Both Taylor and Rodriguez channel their experiences as trans sex workers to imbue this action-packed story with a refreshing degree of honesty. They guide the camera to produce peerless moments of comedy without glamorising the precarious lives of the characters.
Her Story (2016)
Director Sydney Freeland
For good or ill the internet has facilitated much of the increased trans visibility in recent years. As a web series, Her Story stretches the definition of film. It could be argued though that each of the six parts come together to form a wonderful romance. Written by and starring Jen Richards as Violet, a trans woman who embarks on a tentative relationship with a cis lesbian, Her Story offers a disarming sincerity. Parallel to Violet’s narrative is Paige, a trans lawyer who may have found that rarest of things: a decent man.
There are points where the writing and performances can feel clunky. Such technical quibbles fade into irrelevance, though, because it is just so goddamn refreshing to just enjoy watching trans women going on dates and being shown affection. It shouldn’t be much to ask for, yet here we are.
Directors Pedro Diogenes and Guto Parente
Having screened at BFI Flare last year, Inferninho deserves more recognition. This strange film from Brazil takes place inside a dimly lit bar populated by bizarre characters and is run by older trans woman Deusimar. When Deusimar falls in love with Jarbas, a handsome sailor, the mysterious young man brings trouble with him, threatening the future of this dingy oasis.

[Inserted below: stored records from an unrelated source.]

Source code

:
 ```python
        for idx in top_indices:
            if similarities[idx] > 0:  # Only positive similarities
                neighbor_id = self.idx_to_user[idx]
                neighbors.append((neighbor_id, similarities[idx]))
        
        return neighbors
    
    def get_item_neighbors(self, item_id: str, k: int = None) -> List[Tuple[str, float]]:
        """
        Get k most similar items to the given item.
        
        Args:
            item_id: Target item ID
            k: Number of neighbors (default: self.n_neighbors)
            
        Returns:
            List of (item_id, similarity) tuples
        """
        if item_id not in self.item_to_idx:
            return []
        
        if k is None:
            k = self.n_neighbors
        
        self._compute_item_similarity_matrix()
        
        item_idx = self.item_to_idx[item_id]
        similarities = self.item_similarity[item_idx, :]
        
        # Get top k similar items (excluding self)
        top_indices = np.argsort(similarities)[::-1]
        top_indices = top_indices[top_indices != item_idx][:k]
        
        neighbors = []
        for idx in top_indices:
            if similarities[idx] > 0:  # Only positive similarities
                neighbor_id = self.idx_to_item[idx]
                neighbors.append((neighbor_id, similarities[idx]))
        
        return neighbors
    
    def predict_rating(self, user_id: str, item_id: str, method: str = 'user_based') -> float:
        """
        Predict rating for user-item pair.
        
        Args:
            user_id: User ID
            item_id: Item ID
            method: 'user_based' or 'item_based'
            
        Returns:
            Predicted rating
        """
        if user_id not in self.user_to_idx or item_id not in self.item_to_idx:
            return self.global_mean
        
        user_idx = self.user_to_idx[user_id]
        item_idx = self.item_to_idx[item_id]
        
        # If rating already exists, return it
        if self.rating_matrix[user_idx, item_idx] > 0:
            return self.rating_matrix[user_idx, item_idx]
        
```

Despite the unashamed weirdness of a film in which one of the main characters is a man in a rabbit costume, Inferninho burns with a quiet love for the safe havens that poor marginalised groups across the world carve out for themselves in hostile environments. The tone is often sombre, yet that only makes the affection between Deusimar and Jarbas even more remarkable to behold. Yuri Yamamoto’s performance as Deusimar was one of the most underappreciated performances of last year, and cinephiles owe it to themselves to seek it out.